(TÂCHES À RÉALISER)
[1] D'après l'article sur l'imposition des options d'achat d'actions, pourquoi Tobi Lutke presse-t-il le gouvernement fédéral de renoncer à son plan ? Répondez en une à trois phrases.
[2] Poursuivez l'article sur l'imposition des options d'achat d'actions à partir de sa dernière phrase.

Le patron d'une des entreprises technologiques les plus en vue au pays a exhorté le gouvernement fédéral à abandonner son plan visant à élargir l'imposition des options d'achat d'actions, estimant qu'un tel changement nuirait à l'innovation et freinerait les entreprises en démarrage.

Publié le 18 févr. 2016
LA PRESSE CANADIENNE

Selon Tobi Lutke, cette mesure forcerait les entreprises en démarrage à allonger de plus importantes sommes d'argent pour attirer des employés talentueux. L'imposition des options d'achat d'actions aurait d'ailleurs compliqué le lancement de sa propre entreprise de commerce électronique, Shopify.

Pendant la campagne électorale fédérale de l'an dernier, les libéraux ont promis de plafonner le montant de la déduction pour les options d'achat d'actions, tout en précisant que les employés dont les gains annuels tirés de ces options ne dépassent pas 100 000 $ ne seraient pas touchés.

(SECTION DES DONNÉES)
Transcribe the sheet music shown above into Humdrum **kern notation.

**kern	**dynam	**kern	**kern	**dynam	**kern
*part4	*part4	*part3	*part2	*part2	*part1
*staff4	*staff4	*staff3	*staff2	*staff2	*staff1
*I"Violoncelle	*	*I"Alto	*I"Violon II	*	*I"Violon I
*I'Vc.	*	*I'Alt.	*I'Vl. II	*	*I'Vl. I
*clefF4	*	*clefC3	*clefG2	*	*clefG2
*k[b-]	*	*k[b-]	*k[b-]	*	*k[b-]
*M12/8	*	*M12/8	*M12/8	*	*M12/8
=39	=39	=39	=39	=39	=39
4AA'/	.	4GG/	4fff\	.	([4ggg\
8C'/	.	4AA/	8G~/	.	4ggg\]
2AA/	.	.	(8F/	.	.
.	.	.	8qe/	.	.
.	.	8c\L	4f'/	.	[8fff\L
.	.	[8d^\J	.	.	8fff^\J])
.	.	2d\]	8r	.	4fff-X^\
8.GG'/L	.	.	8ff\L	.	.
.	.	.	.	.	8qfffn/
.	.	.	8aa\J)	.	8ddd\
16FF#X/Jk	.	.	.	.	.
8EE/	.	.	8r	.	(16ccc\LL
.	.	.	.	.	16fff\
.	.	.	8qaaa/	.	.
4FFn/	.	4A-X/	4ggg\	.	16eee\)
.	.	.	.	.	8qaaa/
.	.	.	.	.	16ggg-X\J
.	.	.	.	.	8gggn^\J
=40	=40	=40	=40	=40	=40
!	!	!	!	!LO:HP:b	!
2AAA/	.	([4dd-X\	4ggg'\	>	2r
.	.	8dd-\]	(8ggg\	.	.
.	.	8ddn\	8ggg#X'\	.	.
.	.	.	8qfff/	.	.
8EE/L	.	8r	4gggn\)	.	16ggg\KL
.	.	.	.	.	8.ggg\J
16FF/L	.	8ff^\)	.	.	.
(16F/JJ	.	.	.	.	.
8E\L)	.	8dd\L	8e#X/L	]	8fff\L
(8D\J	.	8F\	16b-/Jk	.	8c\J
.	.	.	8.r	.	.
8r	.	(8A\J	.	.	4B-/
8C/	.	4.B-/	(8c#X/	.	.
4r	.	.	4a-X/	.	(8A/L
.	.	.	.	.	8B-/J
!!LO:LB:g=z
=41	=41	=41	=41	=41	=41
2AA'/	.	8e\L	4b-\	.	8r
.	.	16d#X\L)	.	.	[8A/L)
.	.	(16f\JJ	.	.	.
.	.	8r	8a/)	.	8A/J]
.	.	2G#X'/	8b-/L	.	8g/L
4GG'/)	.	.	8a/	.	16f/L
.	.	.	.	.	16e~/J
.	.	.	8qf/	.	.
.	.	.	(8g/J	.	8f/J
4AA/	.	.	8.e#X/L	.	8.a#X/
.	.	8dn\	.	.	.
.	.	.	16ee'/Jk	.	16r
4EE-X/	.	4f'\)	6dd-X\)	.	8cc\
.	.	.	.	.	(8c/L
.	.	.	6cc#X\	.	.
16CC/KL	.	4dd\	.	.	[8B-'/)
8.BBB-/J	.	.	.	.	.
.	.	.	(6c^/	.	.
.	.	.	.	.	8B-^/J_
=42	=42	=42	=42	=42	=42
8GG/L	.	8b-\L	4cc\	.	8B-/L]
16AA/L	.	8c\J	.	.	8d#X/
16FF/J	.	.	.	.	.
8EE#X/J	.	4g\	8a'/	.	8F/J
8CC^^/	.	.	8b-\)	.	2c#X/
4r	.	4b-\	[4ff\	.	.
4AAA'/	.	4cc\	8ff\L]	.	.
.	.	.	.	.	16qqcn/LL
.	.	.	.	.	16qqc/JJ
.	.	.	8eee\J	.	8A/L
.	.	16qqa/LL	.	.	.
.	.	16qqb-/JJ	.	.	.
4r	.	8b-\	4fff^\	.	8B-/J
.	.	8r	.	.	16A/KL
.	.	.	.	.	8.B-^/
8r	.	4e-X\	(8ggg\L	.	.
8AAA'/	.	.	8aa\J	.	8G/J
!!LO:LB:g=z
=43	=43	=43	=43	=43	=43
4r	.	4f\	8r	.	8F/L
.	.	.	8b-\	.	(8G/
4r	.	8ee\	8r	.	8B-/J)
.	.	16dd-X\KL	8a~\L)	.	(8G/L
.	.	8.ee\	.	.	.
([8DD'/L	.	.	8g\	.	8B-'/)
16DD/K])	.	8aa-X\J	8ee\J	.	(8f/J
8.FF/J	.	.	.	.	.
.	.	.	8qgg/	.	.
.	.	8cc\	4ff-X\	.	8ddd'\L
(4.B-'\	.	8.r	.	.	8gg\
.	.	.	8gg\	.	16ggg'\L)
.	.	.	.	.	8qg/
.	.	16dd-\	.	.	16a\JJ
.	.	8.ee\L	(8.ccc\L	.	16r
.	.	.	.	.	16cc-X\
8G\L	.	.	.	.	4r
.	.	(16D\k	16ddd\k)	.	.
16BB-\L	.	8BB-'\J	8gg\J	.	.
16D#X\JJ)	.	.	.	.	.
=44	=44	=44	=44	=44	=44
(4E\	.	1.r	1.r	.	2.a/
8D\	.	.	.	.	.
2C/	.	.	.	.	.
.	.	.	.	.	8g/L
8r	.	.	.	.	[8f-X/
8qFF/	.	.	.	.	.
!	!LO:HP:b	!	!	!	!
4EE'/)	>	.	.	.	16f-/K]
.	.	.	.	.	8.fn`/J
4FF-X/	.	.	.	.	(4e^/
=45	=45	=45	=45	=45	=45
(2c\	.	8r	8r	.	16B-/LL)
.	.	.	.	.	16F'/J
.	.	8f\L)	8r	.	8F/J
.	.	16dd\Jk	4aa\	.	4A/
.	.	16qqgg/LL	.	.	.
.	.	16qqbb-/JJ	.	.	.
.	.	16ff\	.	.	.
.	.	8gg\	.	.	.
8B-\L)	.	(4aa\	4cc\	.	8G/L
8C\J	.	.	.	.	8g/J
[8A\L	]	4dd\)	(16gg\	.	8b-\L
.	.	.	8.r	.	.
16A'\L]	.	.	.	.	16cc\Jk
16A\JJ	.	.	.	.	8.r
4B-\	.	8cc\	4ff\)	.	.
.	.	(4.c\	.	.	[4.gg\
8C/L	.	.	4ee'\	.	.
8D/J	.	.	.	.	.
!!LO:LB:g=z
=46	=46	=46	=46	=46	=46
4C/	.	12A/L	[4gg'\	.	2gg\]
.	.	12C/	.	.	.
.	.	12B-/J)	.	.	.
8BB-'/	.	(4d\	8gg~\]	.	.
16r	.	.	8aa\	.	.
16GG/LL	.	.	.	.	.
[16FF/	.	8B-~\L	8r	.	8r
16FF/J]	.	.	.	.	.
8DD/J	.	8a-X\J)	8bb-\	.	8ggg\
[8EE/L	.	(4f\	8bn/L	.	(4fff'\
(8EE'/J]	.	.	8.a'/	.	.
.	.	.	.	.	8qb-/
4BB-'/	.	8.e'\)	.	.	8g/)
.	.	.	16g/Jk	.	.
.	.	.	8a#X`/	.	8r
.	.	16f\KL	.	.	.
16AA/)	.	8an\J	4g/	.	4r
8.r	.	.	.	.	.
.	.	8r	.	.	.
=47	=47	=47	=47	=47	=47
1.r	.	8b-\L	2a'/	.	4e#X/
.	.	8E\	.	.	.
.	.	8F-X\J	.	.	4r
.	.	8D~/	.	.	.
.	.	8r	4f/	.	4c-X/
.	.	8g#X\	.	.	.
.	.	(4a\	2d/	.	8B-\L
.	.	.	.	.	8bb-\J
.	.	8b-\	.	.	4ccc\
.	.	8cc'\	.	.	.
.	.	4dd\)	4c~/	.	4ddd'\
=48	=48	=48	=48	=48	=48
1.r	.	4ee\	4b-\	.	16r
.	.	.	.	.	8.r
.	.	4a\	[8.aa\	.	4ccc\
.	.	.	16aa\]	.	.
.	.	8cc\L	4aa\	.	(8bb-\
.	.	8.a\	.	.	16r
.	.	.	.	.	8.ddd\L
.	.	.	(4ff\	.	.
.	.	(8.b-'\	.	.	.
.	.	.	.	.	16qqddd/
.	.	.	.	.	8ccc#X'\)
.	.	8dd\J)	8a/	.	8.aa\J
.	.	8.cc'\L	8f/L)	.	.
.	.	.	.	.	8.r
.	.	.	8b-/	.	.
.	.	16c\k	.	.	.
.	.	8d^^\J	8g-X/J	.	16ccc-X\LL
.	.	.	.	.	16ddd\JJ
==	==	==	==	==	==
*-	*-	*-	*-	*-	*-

(CORRIGÉ DES EXERCICES)
[1] Selon Tobi Lutke, élargir l'imposition des options d'achat d'actions nuirait à l'innovation et freinerait les entreprises en démarrage. Une telle mesure forcerait ces entreprises à débourser de plus importantes sommes d'argent pour attirer des employés talentueux.

[2]
Le ministre des Finances, Bill Morneau, a récemment indiqué qu'il dévoilerait bientôt les détails de cet engagement.

M. Lutke a indiqué que le gouvernement avait promis, lors de rencontres avec des ministres et d'autres responsables, qu'il offrirait une forme de clause de droits acquis.

Le patron de Shopify a aussi critiqué les propositions de clauses sur la propriété intellectuelle comprises dans le Partenariat transpacifique (PTP), joignant sa voix à celles d'autres sommités du secteur technologique, incluant celle du fondateur de BlackBerry, Jim Balsillie, qui ont estimé que l'entente minerait l'autonomie du Canada pour adopter ses propres règles sur les brevets de logiciels.